Issue (i): Whether contributions made by the assessee-corporation to the third party liability fund under the statutory rules were allowable as a deduction in computing income.
Analysis: The contribution was made pursuant to a statutory obligation created by the rules framed under section 44 of the Road Transport Corporations Act, 1950. Rule 11 required the Corporation to maintain a third party liability fund and to pay into it such sums as directed from time to time for meeting liabilities arising from the use of its vehicles. The payments were made out of the Corporation's revenues and were not voluntary appropriations of profit after accrual. Since the liability was imposed by law and the fund was maintained for meeting business-related statutory obligations, the amounts were properly deductible in computing profits.
Conclusion: The deduction was allowable and this issue was decided in favour of the assessee.
Issue (ii): Whether unabsorbed depreciation deemed to form part of the current year's depreciation under proviso (b) to section 10(2)(vi) could be set off against income under other heads.
Analysis: The question was treated as covered by the Supreme Court decision in Commissioner of Income-tax v. Jaipuria China Clay Mines (P.) Ltd., and the answer followed that settled position.
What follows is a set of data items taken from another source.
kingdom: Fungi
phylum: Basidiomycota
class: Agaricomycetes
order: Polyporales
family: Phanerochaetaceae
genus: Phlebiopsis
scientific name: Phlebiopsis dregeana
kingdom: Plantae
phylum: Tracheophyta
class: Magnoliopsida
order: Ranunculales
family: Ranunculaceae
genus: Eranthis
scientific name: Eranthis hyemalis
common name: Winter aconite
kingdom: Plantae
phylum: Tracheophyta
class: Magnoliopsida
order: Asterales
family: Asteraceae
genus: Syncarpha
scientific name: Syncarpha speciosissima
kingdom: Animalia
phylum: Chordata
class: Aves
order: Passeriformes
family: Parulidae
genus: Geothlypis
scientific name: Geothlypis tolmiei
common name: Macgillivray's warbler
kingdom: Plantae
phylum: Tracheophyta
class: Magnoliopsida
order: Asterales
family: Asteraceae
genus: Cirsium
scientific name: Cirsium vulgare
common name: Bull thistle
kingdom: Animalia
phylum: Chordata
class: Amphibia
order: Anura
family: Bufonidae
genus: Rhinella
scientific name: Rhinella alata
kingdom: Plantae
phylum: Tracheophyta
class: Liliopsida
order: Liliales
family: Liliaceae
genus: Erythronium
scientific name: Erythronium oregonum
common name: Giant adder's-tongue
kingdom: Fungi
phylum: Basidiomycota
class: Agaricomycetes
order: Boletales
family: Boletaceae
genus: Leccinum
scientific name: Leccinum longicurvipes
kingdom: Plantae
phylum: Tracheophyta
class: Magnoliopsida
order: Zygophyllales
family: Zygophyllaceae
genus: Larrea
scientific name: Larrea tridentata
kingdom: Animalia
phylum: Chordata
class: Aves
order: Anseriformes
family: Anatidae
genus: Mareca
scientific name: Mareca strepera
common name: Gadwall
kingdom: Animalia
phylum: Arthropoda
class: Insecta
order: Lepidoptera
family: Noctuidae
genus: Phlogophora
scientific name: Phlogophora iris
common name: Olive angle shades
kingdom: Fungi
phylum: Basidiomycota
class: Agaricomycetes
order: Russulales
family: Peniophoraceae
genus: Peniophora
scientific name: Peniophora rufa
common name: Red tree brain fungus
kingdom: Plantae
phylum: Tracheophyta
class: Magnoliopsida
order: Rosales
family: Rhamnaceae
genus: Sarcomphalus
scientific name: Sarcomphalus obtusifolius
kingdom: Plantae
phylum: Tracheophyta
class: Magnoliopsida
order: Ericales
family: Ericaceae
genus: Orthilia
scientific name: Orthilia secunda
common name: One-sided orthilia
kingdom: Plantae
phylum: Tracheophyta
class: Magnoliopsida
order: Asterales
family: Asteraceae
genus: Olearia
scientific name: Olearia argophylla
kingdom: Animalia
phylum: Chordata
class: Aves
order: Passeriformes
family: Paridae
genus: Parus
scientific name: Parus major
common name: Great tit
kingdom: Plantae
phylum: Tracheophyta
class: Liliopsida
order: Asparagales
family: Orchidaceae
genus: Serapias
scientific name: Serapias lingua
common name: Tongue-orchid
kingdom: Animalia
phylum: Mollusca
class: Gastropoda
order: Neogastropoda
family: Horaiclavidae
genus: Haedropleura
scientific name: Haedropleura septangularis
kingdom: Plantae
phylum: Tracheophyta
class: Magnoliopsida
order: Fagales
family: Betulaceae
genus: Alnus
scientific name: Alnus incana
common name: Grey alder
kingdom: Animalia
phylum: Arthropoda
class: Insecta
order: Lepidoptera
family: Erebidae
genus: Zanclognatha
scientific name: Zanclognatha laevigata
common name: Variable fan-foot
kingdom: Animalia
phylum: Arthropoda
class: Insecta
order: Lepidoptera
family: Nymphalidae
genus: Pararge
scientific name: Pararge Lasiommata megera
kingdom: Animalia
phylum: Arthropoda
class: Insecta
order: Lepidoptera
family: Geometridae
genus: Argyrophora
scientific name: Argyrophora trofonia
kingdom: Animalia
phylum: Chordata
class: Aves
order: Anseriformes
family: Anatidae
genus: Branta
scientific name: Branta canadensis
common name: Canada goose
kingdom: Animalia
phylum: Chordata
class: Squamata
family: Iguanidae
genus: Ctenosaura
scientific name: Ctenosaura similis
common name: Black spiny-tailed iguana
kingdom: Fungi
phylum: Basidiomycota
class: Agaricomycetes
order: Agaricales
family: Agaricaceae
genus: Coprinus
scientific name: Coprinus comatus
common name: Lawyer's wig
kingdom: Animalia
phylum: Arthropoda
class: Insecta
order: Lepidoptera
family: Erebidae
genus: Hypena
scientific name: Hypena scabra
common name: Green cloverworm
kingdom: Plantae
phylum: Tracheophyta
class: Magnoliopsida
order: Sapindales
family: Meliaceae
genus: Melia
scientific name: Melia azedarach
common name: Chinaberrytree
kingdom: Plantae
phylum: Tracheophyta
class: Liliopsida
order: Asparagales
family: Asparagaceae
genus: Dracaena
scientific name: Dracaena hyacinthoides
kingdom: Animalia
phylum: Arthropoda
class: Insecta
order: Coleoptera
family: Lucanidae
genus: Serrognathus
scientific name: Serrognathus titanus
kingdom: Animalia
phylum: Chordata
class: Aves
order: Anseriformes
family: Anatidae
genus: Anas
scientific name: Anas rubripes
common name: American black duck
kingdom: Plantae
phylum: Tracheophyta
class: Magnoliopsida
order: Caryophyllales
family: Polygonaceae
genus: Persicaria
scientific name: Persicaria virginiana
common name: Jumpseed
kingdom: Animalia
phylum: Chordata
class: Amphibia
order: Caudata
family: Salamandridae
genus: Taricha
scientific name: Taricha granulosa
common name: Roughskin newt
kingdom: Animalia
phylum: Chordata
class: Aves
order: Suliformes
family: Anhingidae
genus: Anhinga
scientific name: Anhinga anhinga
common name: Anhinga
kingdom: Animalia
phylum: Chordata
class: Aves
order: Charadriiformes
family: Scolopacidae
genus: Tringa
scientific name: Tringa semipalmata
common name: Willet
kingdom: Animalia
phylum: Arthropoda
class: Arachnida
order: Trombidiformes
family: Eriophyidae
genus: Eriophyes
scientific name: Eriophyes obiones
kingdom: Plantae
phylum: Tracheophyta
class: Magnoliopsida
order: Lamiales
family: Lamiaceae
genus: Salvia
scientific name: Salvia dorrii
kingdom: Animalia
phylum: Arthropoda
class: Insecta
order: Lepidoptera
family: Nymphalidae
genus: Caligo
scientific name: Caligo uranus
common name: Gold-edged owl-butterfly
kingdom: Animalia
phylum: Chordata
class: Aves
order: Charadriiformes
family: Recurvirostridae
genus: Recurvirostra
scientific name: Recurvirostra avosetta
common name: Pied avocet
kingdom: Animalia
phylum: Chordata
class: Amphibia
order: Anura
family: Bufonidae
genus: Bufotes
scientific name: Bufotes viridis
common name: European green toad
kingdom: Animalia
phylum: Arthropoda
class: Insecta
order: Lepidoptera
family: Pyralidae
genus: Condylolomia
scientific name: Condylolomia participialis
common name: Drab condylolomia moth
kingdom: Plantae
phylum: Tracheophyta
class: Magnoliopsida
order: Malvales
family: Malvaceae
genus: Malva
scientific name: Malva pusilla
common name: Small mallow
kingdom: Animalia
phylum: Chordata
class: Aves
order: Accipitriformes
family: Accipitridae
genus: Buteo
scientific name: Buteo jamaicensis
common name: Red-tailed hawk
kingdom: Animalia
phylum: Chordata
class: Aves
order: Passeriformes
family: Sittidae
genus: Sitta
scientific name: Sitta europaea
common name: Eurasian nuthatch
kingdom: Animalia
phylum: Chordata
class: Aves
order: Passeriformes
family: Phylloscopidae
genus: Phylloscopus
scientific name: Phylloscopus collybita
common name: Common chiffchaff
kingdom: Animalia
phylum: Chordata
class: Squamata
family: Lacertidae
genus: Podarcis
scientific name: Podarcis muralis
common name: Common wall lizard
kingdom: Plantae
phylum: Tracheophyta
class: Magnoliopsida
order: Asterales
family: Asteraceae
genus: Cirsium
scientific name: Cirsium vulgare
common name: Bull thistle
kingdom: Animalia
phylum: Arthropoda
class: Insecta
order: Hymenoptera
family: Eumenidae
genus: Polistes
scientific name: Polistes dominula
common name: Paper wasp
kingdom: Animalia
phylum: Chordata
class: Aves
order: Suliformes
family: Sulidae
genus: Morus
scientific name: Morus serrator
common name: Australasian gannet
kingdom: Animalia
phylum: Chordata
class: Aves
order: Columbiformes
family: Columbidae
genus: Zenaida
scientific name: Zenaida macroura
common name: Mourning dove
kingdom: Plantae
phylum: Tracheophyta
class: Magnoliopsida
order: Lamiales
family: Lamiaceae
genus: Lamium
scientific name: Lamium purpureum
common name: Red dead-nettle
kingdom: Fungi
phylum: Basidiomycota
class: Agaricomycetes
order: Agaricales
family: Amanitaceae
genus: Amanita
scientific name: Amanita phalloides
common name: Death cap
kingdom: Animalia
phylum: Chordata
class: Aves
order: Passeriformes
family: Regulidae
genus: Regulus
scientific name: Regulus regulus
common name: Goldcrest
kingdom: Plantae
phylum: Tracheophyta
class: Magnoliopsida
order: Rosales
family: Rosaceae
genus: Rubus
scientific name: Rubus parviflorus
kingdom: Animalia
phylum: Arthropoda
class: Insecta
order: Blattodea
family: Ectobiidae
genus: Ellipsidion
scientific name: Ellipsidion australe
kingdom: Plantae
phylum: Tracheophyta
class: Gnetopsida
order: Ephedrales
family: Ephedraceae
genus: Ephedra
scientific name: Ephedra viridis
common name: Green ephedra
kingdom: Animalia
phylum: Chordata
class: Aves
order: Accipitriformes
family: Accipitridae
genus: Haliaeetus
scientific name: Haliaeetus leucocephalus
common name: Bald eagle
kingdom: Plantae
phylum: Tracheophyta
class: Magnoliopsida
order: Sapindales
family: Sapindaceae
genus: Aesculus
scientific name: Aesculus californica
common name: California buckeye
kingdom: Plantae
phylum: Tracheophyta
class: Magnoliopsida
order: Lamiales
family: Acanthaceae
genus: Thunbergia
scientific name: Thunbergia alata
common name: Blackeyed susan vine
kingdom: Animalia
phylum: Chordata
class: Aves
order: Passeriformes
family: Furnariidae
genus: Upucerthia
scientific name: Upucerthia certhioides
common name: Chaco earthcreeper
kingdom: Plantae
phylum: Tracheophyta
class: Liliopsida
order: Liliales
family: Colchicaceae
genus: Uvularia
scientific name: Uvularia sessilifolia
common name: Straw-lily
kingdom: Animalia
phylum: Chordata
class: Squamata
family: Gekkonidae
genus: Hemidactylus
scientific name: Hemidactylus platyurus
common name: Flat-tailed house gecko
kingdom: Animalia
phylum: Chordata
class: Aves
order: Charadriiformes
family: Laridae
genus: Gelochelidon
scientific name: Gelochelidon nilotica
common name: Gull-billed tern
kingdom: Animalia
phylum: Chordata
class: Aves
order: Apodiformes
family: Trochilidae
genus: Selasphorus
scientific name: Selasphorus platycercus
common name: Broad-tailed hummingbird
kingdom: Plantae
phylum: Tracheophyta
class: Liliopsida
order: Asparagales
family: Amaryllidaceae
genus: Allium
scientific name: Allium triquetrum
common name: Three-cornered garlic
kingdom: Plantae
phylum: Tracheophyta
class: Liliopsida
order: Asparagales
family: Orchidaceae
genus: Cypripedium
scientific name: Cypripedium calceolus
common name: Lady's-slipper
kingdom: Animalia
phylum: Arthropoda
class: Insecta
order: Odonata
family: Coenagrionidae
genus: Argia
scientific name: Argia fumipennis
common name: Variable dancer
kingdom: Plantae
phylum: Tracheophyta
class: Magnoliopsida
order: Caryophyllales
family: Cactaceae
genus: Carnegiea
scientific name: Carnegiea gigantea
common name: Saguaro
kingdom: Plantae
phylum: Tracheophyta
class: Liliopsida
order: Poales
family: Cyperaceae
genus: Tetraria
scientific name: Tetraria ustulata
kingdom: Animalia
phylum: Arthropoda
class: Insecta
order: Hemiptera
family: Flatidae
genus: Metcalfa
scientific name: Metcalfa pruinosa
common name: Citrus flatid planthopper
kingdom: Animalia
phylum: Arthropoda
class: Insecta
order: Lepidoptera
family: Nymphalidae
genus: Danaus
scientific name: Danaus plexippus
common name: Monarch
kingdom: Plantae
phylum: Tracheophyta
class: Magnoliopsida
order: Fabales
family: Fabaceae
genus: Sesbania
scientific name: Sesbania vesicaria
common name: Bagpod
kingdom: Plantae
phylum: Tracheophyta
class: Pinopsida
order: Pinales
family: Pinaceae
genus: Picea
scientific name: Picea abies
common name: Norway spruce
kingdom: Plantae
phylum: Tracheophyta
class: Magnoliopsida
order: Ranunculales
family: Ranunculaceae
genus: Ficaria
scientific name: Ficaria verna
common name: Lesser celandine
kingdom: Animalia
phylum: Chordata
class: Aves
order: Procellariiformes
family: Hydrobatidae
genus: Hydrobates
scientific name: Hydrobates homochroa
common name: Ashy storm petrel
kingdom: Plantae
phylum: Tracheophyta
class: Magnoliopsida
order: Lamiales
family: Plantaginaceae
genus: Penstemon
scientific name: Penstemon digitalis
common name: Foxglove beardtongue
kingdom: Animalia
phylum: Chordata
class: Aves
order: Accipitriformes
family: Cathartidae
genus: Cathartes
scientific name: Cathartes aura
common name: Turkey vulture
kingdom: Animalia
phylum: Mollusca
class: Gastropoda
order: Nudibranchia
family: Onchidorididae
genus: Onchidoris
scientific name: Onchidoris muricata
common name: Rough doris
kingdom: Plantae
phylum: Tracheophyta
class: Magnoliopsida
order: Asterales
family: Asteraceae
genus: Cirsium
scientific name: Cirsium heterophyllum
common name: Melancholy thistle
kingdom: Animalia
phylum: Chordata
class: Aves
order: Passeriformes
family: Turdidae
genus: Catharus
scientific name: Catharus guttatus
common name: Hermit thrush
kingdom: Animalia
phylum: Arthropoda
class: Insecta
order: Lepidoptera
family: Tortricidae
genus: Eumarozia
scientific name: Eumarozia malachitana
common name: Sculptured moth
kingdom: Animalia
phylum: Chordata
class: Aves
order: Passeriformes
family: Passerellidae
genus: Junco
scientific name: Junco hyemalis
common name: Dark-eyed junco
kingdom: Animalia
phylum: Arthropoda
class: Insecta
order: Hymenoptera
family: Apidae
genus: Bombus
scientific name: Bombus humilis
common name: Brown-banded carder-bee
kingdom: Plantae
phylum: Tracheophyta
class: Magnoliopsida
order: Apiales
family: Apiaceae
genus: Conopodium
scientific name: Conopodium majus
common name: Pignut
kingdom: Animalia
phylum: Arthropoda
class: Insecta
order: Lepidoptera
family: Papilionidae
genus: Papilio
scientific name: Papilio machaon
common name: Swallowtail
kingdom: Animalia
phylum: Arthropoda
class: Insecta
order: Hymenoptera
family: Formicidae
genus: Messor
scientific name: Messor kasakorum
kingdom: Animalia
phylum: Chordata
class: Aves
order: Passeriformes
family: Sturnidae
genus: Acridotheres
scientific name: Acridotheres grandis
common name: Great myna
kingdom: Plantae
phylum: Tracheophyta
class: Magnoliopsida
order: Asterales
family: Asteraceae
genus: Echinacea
The unabsorbed depreciation carried forward was to be regarded as part of the depreciation allowance of the current year and was entitled to adjustment beyond the business head in the manner recognised by that authority.
Conclusion: The question was answered in the affirmative and in favour of the assessee.
Final Conclusion: Both referred questions were answered in favour of the assessee, and the assessee-corporation succeeded in obtaining the claimed tax treatment for the disputed items.
Ratio Decidendi: A compulsory contribution made under a statutory obligation from business revenues is deductible in computing taxable profits, and unabsorbed depreciation deemed to form part of current depreciation may be set off in the manner recognised by binding precedent.